I'm thinking about this today because I'm staring at about 5 dropped stitches at the ending ribbing of my Gemini Pullover and trying to debate what to do. I've gotten pretty decent at picking up stitches in a straight stockinette piece. I've gotten good at it when using a worsted weight wool yarn. But, this pullover is being done in KnitPicks Shine Sport (I think?) and it's very slippery. I've also never successfully picked up stitches of a ribbed piece.
I have tried a number of times to knit this top and have failed miserably. Last year I cast it on no less than 5 times! It was always something! A dropped stitch here, lace mess up there, roommates cat decided to eat my damn needles...well you get the picture. This time around I am determined to get this top finished. I want to wear it when I go to Rhinebeck this fall!!!

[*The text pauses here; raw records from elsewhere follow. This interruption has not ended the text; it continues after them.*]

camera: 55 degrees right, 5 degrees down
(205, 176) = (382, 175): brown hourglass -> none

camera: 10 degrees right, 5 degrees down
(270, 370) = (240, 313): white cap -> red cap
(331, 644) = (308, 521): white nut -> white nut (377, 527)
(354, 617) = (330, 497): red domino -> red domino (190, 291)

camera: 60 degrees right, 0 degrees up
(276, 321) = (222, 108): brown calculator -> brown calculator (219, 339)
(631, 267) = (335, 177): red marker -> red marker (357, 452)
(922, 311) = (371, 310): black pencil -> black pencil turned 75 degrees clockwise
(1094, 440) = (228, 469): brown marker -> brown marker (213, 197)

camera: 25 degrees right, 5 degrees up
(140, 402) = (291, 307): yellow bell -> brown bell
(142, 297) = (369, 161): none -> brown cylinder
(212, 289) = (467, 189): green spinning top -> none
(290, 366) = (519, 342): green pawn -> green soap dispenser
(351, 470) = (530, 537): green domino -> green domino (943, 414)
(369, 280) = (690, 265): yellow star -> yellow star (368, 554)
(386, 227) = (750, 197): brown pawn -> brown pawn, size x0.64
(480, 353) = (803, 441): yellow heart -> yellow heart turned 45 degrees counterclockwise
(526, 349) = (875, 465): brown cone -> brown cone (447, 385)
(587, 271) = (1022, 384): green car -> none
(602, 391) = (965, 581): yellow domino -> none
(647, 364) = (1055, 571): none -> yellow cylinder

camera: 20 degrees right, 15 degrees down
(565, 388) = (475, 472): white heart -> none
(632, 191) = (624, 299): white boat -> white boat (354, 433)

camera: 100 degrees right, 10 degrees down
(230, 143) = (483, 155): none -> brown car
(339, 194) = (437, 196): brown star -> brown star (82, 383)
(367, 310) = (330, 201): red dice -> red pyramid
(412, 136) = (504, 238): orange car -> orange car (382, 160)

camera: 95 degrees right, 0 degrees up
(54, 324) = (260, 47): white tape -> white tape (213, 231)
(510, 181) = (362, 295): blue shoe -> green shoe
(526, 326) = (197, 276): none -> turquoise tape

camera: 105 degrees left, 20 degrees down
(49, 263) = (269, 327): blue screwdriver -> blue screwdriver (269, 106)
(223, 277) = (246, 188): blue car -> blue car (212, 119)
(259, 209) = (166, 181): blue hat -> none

I've decided I've become OK with frogging small projects. I've become ok with frogging halfway done projects as well. I just recently ripped out an almost completed Honey Cowl because the gauge was just not working and the way the yarn pooled made me ill. But, I will NOT rip out this sweater. I'm going to swallow my nerves and take it in to my LYS to see if I can get some help picking up the stitches. I'm also going to see if I can learn the best way to weave in the ends of this super slippery yarn. The skeins are small and I've had to add new yarn several times. The magic knot was NOT an option!
So, I guess the moral of the story is to pick your battles. Step back, take some deep breaths and move away from the project!! Ask yourself a few questions before you go vaulting towards the frog pond of doom.
- Do I like the way this looks now?
- Can I fix it?
- Would the yarn be better suited for something else?
- Is it something that can be played off as a "design element?"
- How many F-bombs will I drop after I've ripped it out?
Think about it and process it. Our arts are supposed to bring us joy. If they aren't then why do them? Even if you're a product stitcher there's no point in slogging through something all unhappily. That energy will stick to your project and be gross.
So what do you think? What are your "frogpond rules?"